Cahill pitched admirably over five innings in his major league debut. But it was what the A's did at the plate, even with Matt Holliday out ill, that was most needed in a 6-4 victory at Angel Stadium.
After being shut out on just three hits in Monday's opener, the A's broke through for 16 hits. They hardly pounded the ball — 12 of their 16 hits were singles — but it was still a welcome rebound effort as they chalked up win No. 1 for 2009.
And the A's discovered their offense without the presence of Holliday, their left fielder who was sick and never made it to the ballpark.
"I think guys finally relaxed and swung the bat," first baseman Jason Giambi said. "I think everybody was just a little tight (Monday)."
Cahill, 21, — in the majors after starting last season at Single-A and making just six starts at Double-A — battled command problems, particularly with his diving sinker.
He gave up a run in each of the first two innings. But to his credit, he minimized the damage. He left after five innings, giving up three runs (two earned) on five hits. He walked five and struck out one.
Cahill said he was actually more nervous Monday while anticipating his first start than on Tuesday.
"I kind of put pressure on myself, walking guys, having guys on base," he said. "It could have been a lot worse. I did a decent job making pitches when I had to."
The A's broke a 3-3 tie with two runs in the seventh. The first scored on Eric Chavez's bases-loaded fielder's choice. Jack Cust followed with a bloop single to score Giambi.
Cust was 3-for-4 with two RBI, his hitting making up for a dropped fly in right field that led to an Angels run.
Giambi's RBI double down the left-field line in the eighth added an insurance run. He finished 3-for-5, and moved past Jose Canseco for 10th place on Oakland's all-time hits list (1,052).
Brad Ziegler allowed a harmless run in the ninth and nailed down the save, part of an impressive four innings from the A's bullpen.

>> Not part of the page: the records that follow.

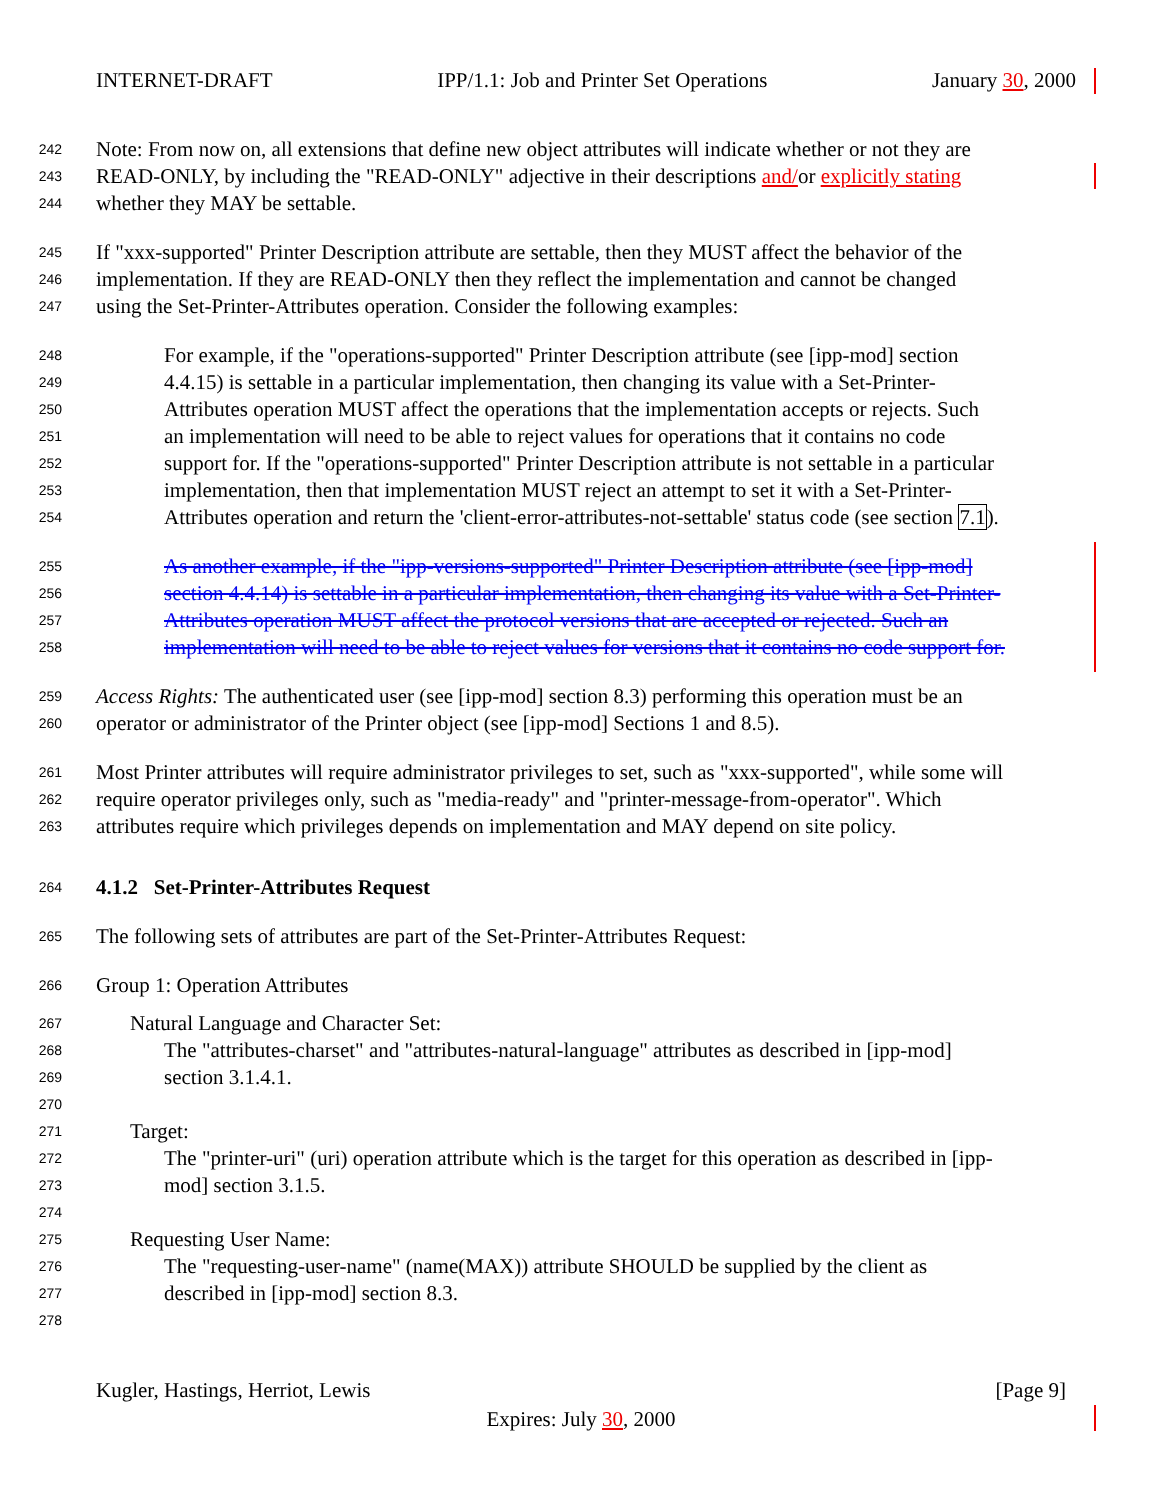INTERNET-DRAFT IPP/1.1: Job and Printer Set Operations January 30, 2000
242 Note: From now on, all extensions that define new object attributes will indicate whether or not they are
243 READ-ONLY, by including the "READ-ONLY" adjective in their descriptions and/or explicitly stating
244 whether they MAY be settable.
245 If "xxx-supported" Printer Description attribute are settable, then they MUST affect the behavior of the
246 implementation. If they are READ-ONLY then they reflect the implementation and cannot be changed
247 using the Set-Printer-Attributes operation. Consider the following examples:
248 For example, if the "operations-supported" Printer Description attribute (see [ipp-mod] section
249 4.4.15) is settable in a particular implementation, then changing its value with a Set-Printer-
250 Attributes operation MUST affect the operations that the implementation accepts or rejects. Such
251 an implementation will need to be able to reject values for operations that it contains no code
252 support for. If the "operations-supported" Printer Description attribute is not settable in a particular
253 implementation, then that implementation MUST reject an attempt to set it with a Set-Printer-
254 Attributes operation and return the 'client-error-attributes-not-settable' status code (see section 7.1).
255 As another example, if the "ipp-versions-supported" Printer Description attribute (see [ipp-mod]
256 section 4.4.14) is settable in a particular implementation, then changing its value with a Set-Printer-
257 Attributes operation MUST affect the protocol versions that are accepted or rejected. Such an
258 implementation will need to be able to reject values for versions that it contains no code support for.
259 Access Rights: The authenticated user (see [ipp-mod] section 8.3) performing this operation must be an
260 operator or administrator of the Printer object (see [ipp-mod] Sections 1 and 8.5).
261 Most Printer attributes will require administrator privileges to set, such as "xxx-supported", while some will
262 require operator privileges only, such as "media-ready" and "printer-message-from-operator". Which
263 attributes require which privileges depends on implementation and MAY depend on site policy.
264 4.1.2 Set-Printer-Attributes Request
265 The following sets of attributes are part of the Set-Printer-Attributes Request:
266 Group 1: Operation Attributes
267 Natural Language and Character Set:
268 The "attributes-charset" and "attributes-natural-language" attributes as described in [ipp-mod]
269 section 3.1.4.1.
270
271 Target:
272 The "printer-uri" (uri) operation attribute which is the target for this operation as described in [ipp-
273 mod] section 3.1.5.
274
275 Requesting User Name:
276 The "requesting-user-name" (name(MAX)) attribute SHOULD be supplied by the client as
277 described in [ipp-mod] section 8.3.
278
Kugler, Hastings, Herriot, Lewis [Page 9]
Expires: July 30, 2000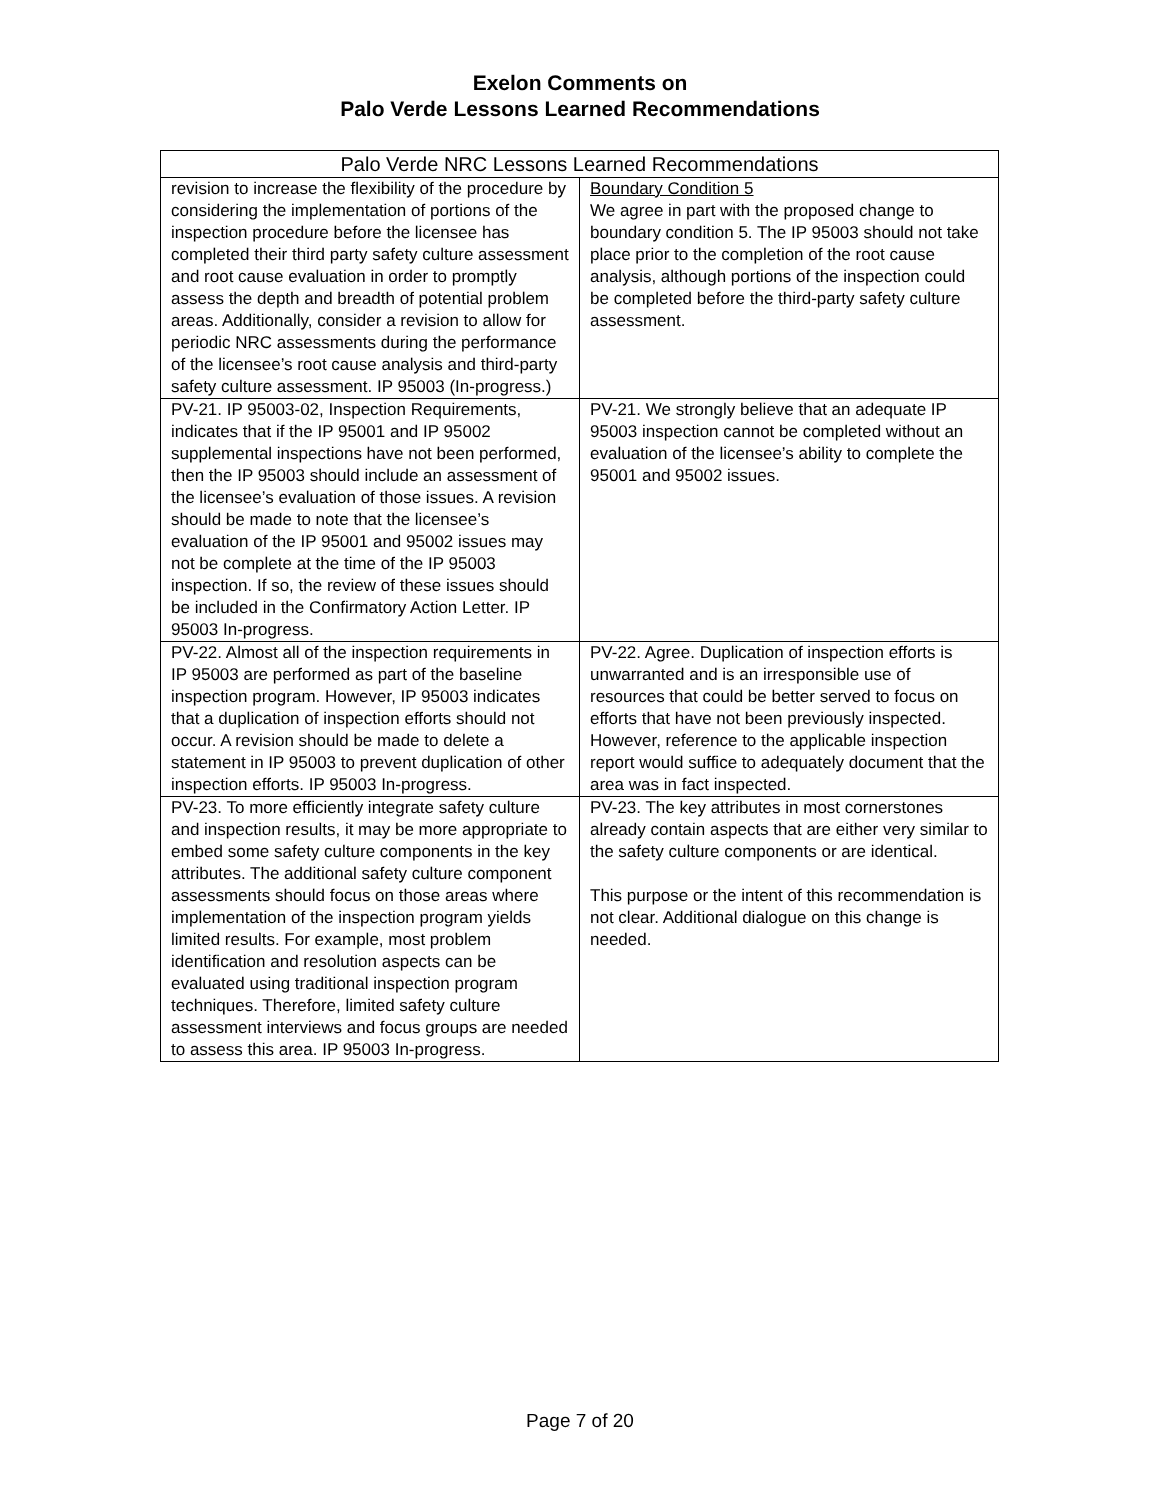Exelon Comments on
Palo Verde Lessons Learned Recommendations
| Palo Verde NRC Lessons Learned Recommendations | |
| --- | --- |
| revision to increase the flexibility of the procedure by considering the implementation of portions of the inspection procedure before the licensee has completed their third party safety culture assessment and root cause evaluation in order to promptly assess the depth and breadth of potential problem areas. Additionally, consider a revision to allow for periodic NRC assessments during the performance of the licensee’s root cause analysis and third-party safety culture assessment. IP 95003 (In-progress.) | Boundary Condition 5 We agree in part with the proposed change to boundary condition 5. The IP 95003 should not take place prior to the completion of the root cause analysis, although portions of the inspection could be completed before the third-party safety culture assessment. |
| PV-21. IP 95003-02, Inspection Requirements, indicates that if the IP 95001 and IP 95002 supplemental inspections have not been performed, then the IP 95003 should include an assessment of the licensee’s evaluation of those issues. A revision should be made to note that the licensee’s evaluation of the IP 95001 and 95002 issues may not be complete at the time of the IP 95003 inspection. If so, the review of these issues should be included in the Confirmatory Action Letter. IP 95003 In-progress. | PV-21. We strongly believe that an adequate IP 95003 inspection cannot be completed without an evaluation of the licensee’s ability to complete the 95001 and 95002 issues. |
| PV-22. Almost all of the inspection requirements in IP 95003 are performed as part of the baseline inspection program. However, IP 95003 indicates that a duplication of inspection efforts should not occur. A revision should be made to delete a statement in IP 95003 to prevent duplication of other inspection efforts. IP 95003 In-progress. | PV-22. Agree. Duplication of inspection efforts is unwarranted and is an irresponsible use of resources that could be better served to focus on efforts that have not been previously inspected. However, reference to the applicable inspection report would suffice to adequately document that the area was in fact inspected. |
| PV-23. To more efficiently integrate safety culture and inspection results, it may be more appropriate to embed some safety culture components in the key attributes. The additional safety culture component assessments should focus on those areas where implementation of the inspection program yields limited results. For example, most problem identification and resolution aspects can be evaluated using traditional inspection program techniques. Therefore, limited safety culture assessment interviews and focus groups are needed to assess this area. IP 95003 In-progress. | PV-23. The key attributes in most cornerstones already contain aspects that are either very similar to the safety culture components or are identical. This purpose or the intent of this recommendation is not clear. Additional dialogue on this change is needed. |
Page 7 of 20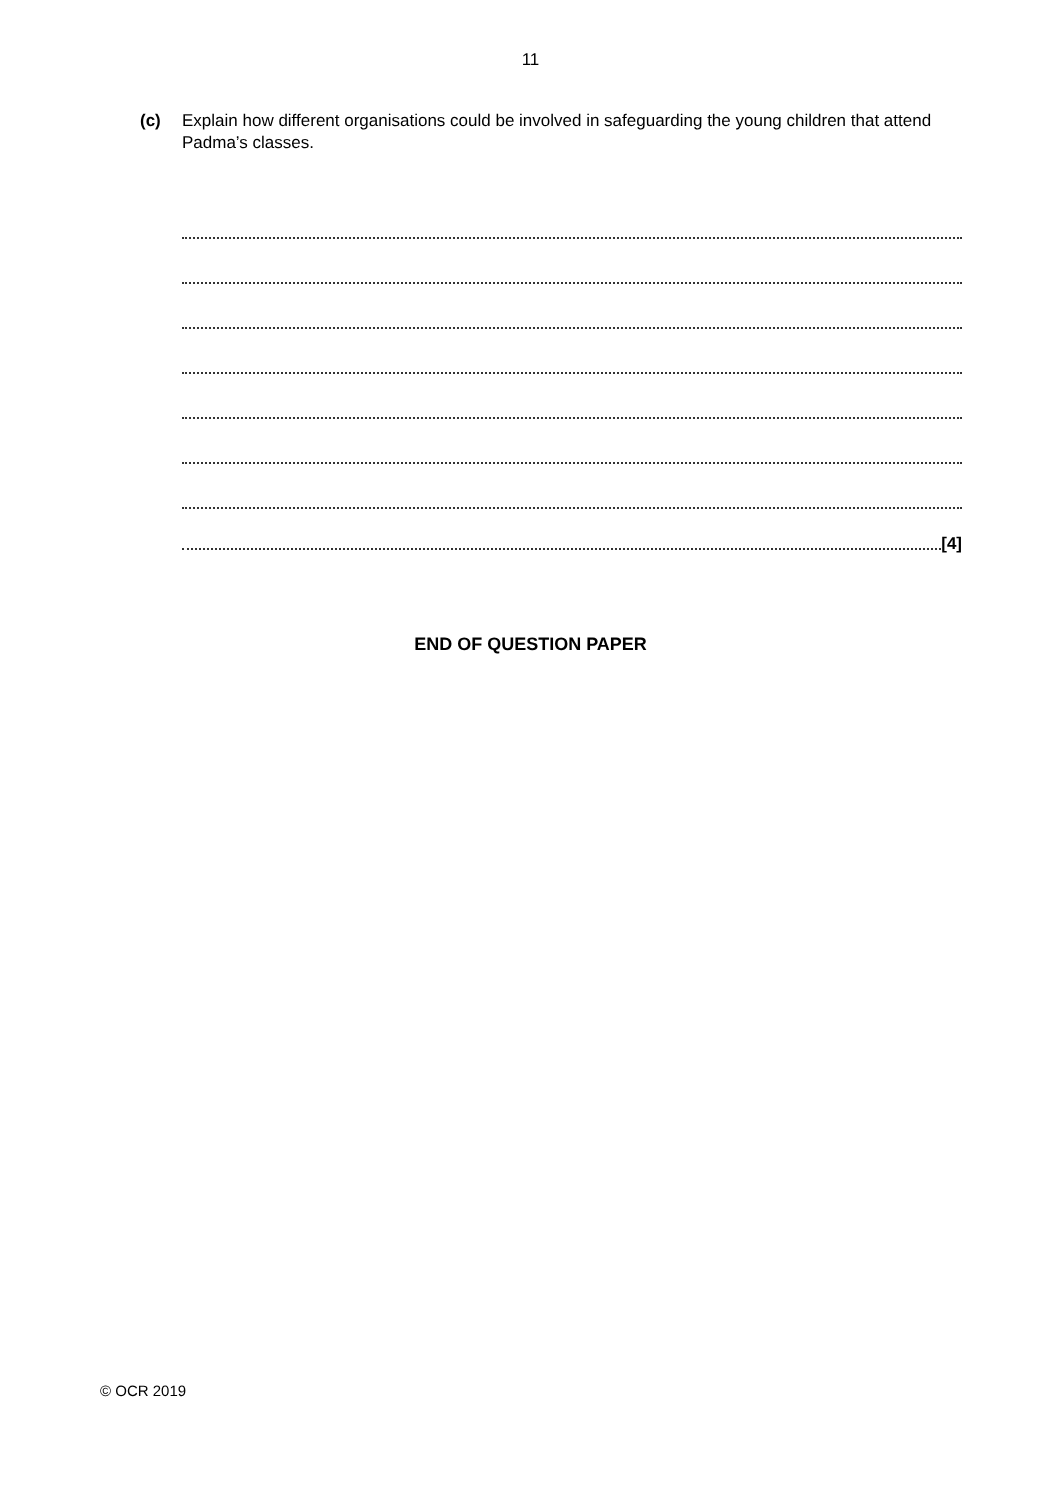11
(c) Explain how different organisations could be involved in safeguarding the young children that attend Padma’s classes.
[4]
END OF QUESTION PAPER
© OCR 2019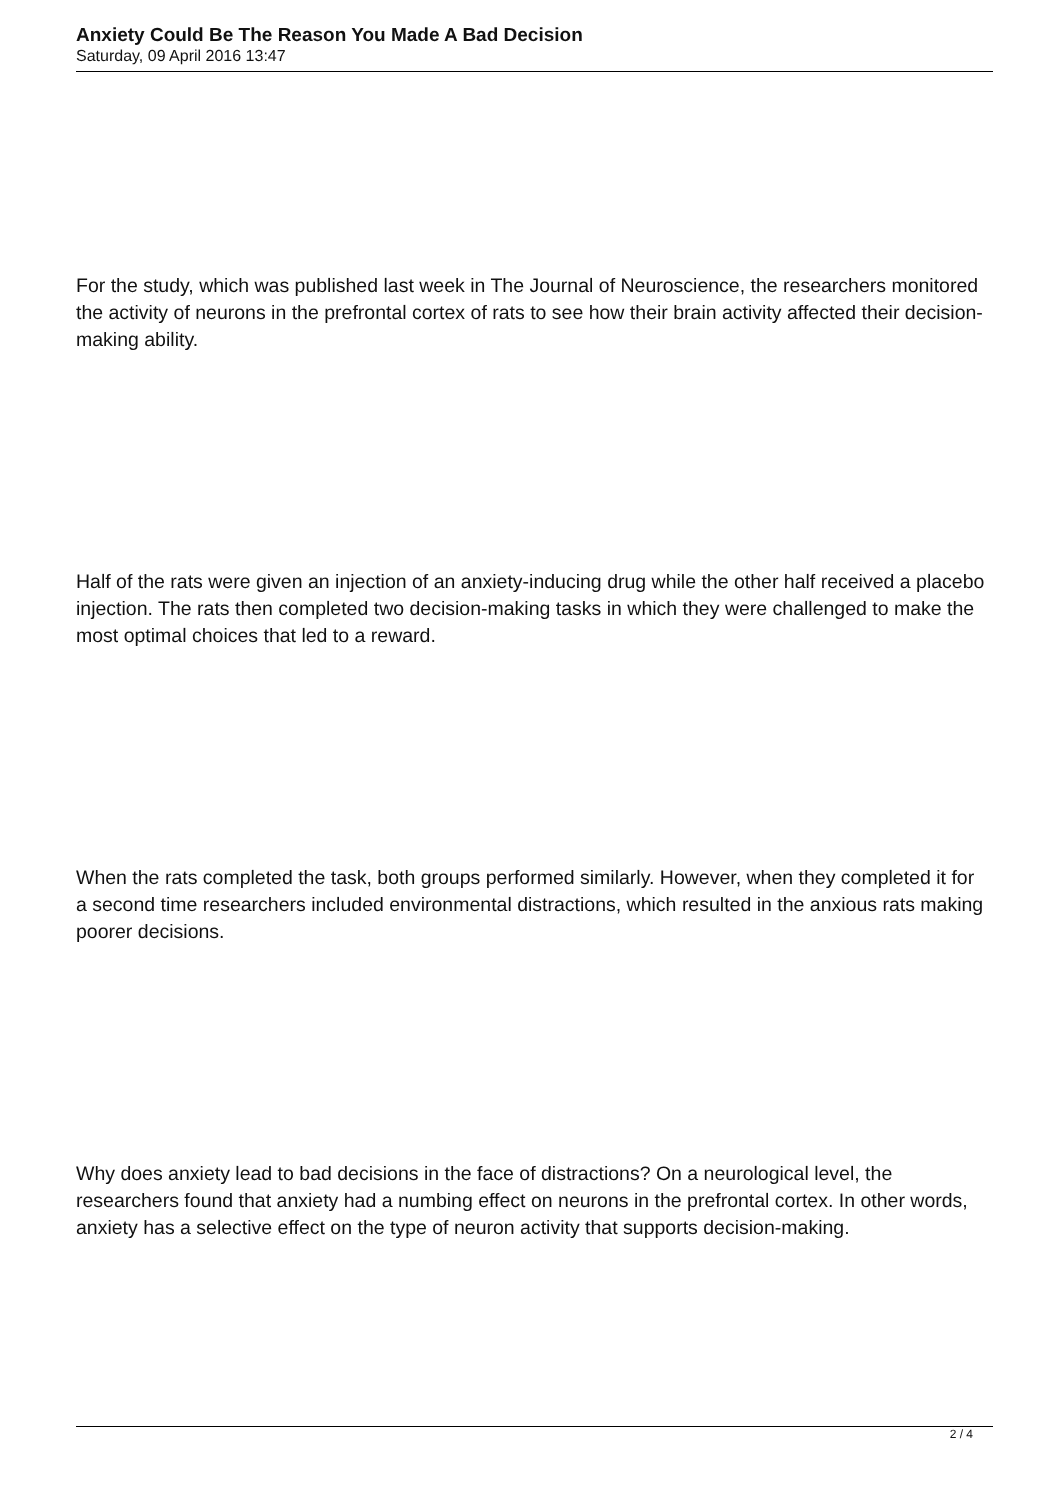Anxiety Could Be The Reason You Made A Bad Decision
Saturday, 09 April 2016 13:47
For the study, which was published last week in The Journal of Neuroscience, the researchers monitored the activity of neurons in the prefrontal cortex of rats to see how their brain activity affected their decision-making ability.
Half of the rats were given an injection of an anxiety-inducing drug while the other half received a placebo injection. The rats then completed two decision-making tasks in which they were challenged to make the most optimal choices that led to a reward.
When the rats completed the task, both groups performed similarly. However, when they completed it for a second time researchers included environmental distractions, which resulted in the anxious rats making poorer decisions.
Why does anxiety lead to bad decisions in the face of distractions? On a neurological level, the researchers found that anxiety had a numbing effect on neurons in the prefrontal cortex. In other words, anxiety has a selective effect on the type of neuron activity that supports decision-making.
2 / 4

The A's trailed 2-0 but broke through for three runs in the fourth, after which Giambi sensed a collective sigh of relief in the dugout. Run-scoring singles from Cust and Mark Ellis were sandwiched around Travis Buck's RBI groundout to put the A's up 3-2.
The Angels tied the game in the fifth, a rally that started with Cust dropping a shallow fly off the bat of Vladimir Guerrero, who reached second.
Cahill then made an alert play, fielding Torii Hunter's comebacker and catching Guerrero in a rundown. Hunter would make it to second base on the play, however, and scored the tying run when Kendry Morales lined a single to center.
At 21 years and 37 days old, Cahill became the seventh youngest pitcher to start a game for Oakland.
According to baseball-reference.com, he was just the 16th pitcher since 1954 to make his big league debut in one of the first two games of the season.
Manager Bob Geren said Cahill will learn to control his sinker, a challenge because Cahill's pitches have so much movement.
"It was a good first step for him," Geren said.
Geren was hopeful Holliday could return tonight.